AAPTSM14/PERC2014: Measuring the Learning from Two-Stage Collaborative Group Exams

In an attempt to get back into semi-regular blogging, I am setting aside my pile have half-written posts and am going to share the work that I presented at the 2014 AAPT Summer Meeting and PERC 2014.

  • Poster (link)
  • PERC paper (link to first submission on arXiv)

The quick and dirty version is that I was able to run a study, looking at the effectiveness of group exams, in a three-section course which enrolled nearly 800 students. The image below summarizes the study design, which was repeated for each of the two midterms.


The study design...

(First row) The students all take/sit/write their exams individually. (Second row) After all the individual exams have been collected, they self-organize into collaborative groups of 3-4. There were three different versions of the group exam (conditions A, B and C), each having a different subset of the questions from the individual exam. It was designed so that, for each question (1-6), 1/3 of the groups would not see that question on their group exam (control) and the other 2/3rds would (treatment). (Bottom row) They were retested on the end-of-term diagnostic using questions which matched, in terms of application of concept, the original 6 questions from the midterm. 

Results: As previously mentioned, I went through this cycle for each of the two midterms. For midterm 2, which took place only 1-2 weeks prior to the end-of-term diagnostic, students that saw a given question on their group exam outperformed those that did not on the matched questions from the end-of-term diagnostic. Huzzah! However, for the end-of-term diagnostic questions matched with the midterm 1 questions, which took place 6-7 weeks prior to the end-of-term diagnostic, there were no statistically significant differences between those that saw the matched questions on their group exams vs. not. The most likely explanation is that the learning from both control and treatment decays over time, thus so does the difference between these groups. After 1-2 weeks, there is still a statistically significant difference, but after 6-7 weeks there is not. It could also be differences in the questions associated with midterm 1 vs midterm 2. For some of the questions, it is possible that the concepts were not well separated enough within the questions so group exam discussions may have helped them improve their learning of concepts for questions that weren’t on their particular group exam. I hope to address these possibilities in a study this upcoming academic year.


Will I abandon this pedagogy? Nope. The group exams may not provide a measurable learning effect which lasts all the way to the end of the term for early topics, but I am more than fine with that.
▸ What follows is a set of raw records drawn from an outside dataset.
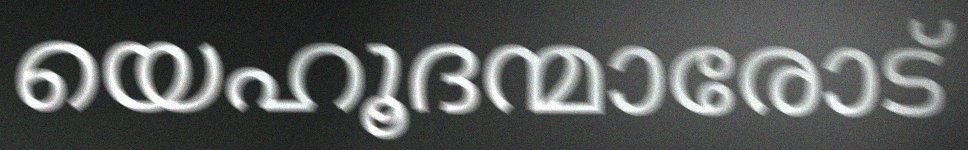
യെഹൂദന്മാരോട്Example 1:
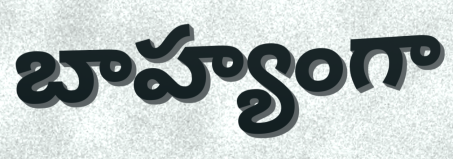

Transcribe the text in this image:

బాహ్యంగా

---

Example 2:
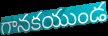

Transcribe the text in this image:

గానకయుండ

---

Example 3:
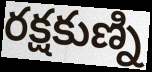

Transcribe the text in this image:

రక్షకుణ్ని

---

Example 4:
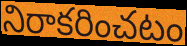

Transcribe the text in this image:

నిరాకరించటం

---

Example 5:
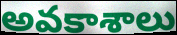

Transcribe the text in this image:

అవకాశాలుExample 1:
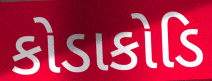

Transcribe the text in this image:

કોડાકોડિ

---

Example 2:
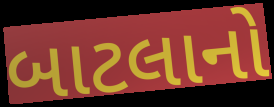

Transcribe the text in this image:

બાટલાનો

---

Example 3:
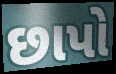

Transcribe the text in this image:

છાપો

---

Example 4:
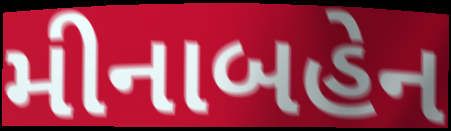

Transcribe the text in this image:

મીનાબહેન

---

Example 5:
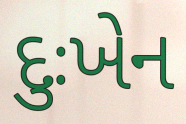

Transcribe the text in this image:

દુઃખેન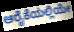
ಆರೈಕೆಯಲ್ಲಿಯೇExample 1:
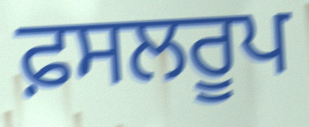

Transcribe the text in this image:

ਫ਼ਸਲਰੂਪ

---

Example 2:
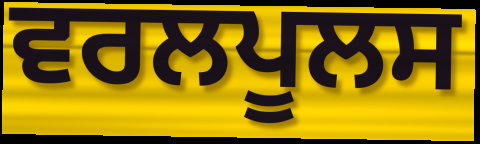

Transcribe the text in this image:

ਵਰਲਪੂਲਸ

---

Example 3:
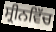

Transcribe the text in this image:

ਸ੍ਰੀਨਵਿੱਚ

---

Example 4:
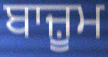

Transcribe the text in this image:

ਬਾਜ਼ੂਮ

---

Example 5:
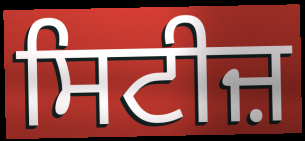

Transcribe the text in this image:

ਸਿਟੀਜ਼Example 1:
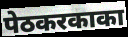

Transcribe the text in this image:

पेठकरकाका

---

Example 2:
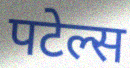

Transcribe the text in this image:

पटेल्स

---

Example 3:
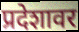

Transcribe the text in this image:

प्रदेशावर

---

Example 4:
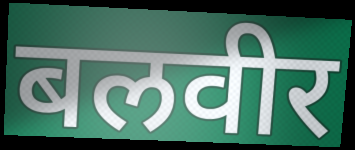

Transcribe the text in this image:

बलवीर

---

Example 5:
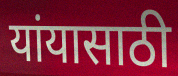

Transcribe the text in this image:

यांयासाठीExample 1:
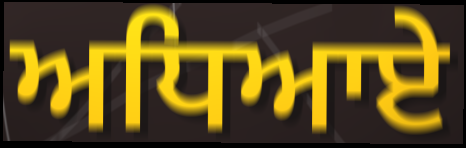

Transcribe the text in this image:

ਅਧਿਆਏ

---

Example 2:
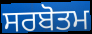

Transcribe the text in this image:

ਸਰਬੋਤਮ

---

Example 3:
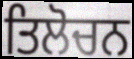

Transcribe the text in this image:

ਤਿਲੋਚਨ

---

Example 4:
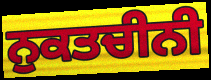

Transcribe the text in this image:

There is a short-term learning effect and the affective benefits of the group exams are extremely important:

  • One of the big ones is that these group exams are effectively Peer Instruction in an exam situation. Since we use Peer Instruction in this course, this means that the assessment and the lecture generate buy-in for each other.
  • There are a number of affective benefits, such as increased motivation to study, increased enjoyment of the class, and lower failure rates, which have been shown in previous studies (see arXiv link to my PERC paper for more on this). Despite my study design, which had the students encountering different subsets of the original question on their group exams, all students participated in the same intervention from the perspective of the affective benefits.


I had some great conversations with old friends, new friends and colleagues. I hope to expand on some of the above based on these conversations and feedback from the referees on the PERC paper, but that will be for another post.


4 Comments on “AAPTSM14/PERC2014: Measuring the Learning from Two-Stage Collaborative Group Exams”

  1. Jared Stang says:

    Hey Joss,

    I like your image to summarize the study. Very nice!

    How surprised were you that you saw no effect for the midterm one questions?


    • Joss Ives says:

      Hi Jared,

      When I designed the study, the possible time effect had not even occurred to me. So I was extremely surprised that there was a difference between the two midterms. In hindsight, work from Ellie Sayre and colleagues using their response curve methodology (e.g., http://dx.doi.org/10.1119/1.4890508) shows that student understanding decays over the time-scale of a course, so the time effect perhaps should have been expected.

  2. ambarr512 says:

    Logistics questions for you: Did you have any students who are granted extra time for exams or exams in reduced destruction environments? If so, how did you do the group portion for those students? Thanks.

    • Joss Ives says:

      Those students typically have a standard fractional increase of time that they are allowed so we have those students join the larger group for the group portion after writing in the reduced distraction environment. We build in enough extra time for them to make their way over as well.